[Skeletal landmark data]
= Beginning of Section =

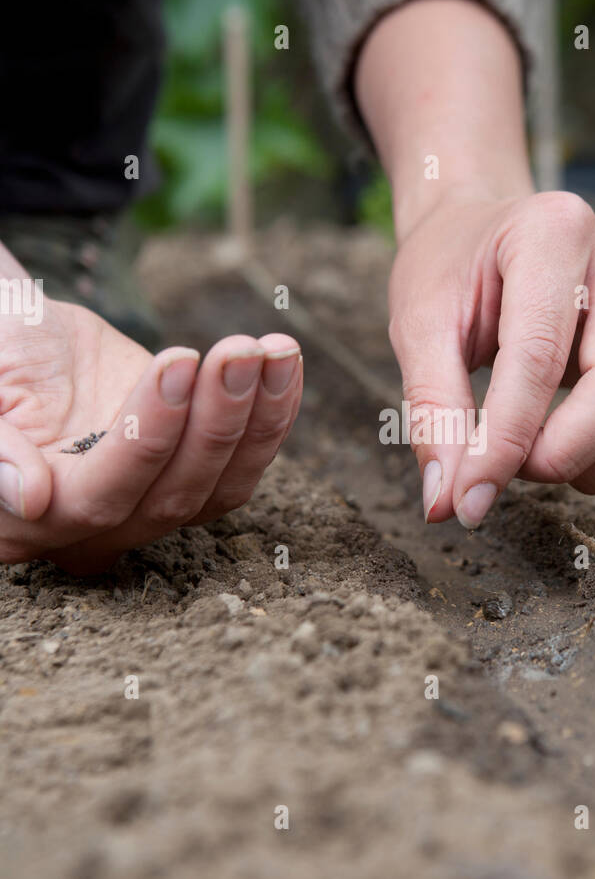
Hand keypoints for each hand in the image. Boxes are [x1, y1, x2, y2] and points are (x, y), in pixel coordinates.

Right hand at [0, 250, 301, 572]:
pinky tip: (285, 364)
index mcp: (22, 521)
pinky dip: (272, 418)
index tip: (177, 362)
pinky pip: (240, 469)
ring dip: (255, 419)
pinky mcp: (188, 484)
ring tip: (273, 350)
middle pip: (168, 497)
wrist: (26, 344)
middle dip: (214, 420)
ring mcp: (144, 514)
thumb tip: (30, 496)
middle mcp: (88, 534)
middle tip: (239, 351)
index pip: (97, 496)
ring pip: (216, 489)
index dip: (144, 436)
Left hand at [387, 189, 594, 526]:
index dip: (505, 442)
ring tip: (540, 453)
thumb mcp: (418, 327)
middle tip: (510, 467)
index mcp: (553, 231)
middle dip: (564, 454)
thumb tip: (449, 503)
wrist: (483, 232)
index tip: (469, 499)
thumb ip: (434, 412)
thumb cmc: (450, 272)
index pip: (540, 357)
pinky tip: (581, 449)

= End of Section =
= Beginning of Section =

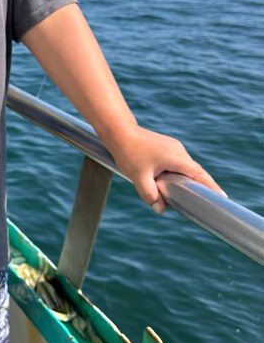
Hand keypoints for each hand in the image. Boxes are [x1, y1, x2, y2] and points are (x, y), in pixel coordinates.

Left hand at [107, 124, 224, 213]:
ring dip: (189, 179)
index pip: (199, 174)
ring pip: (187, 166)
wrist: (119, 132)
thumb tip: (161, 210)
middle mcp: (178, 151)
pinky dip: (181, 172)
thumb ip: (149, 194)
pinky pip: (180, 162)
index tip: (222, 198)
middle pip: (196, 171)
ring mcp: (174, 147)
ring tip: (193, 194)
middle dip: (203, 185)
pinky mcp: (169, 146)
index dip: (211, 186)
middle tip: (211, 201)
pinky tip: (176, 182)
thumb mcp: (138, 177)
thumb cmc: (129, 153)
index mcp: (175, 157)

= End of Section =

**PROBLEM**
Scan the data above and copy each line containing the word "hand".

**RESPONSE**
Hand keypoints for each hand in the image. Boxes are [x1, y1, x2, y2] and points are (x, y), in pixel coordinates.
Right hand at [0, 250, 301, 572]:
Left hand at [387, 189, 594, 526]:
Hand keypoints for each hand in the image. Boxes are [x1, y1, x2, y2] and points are (x, y), in pixel coordinates.
Left hand at [107, 124, 224, 213]:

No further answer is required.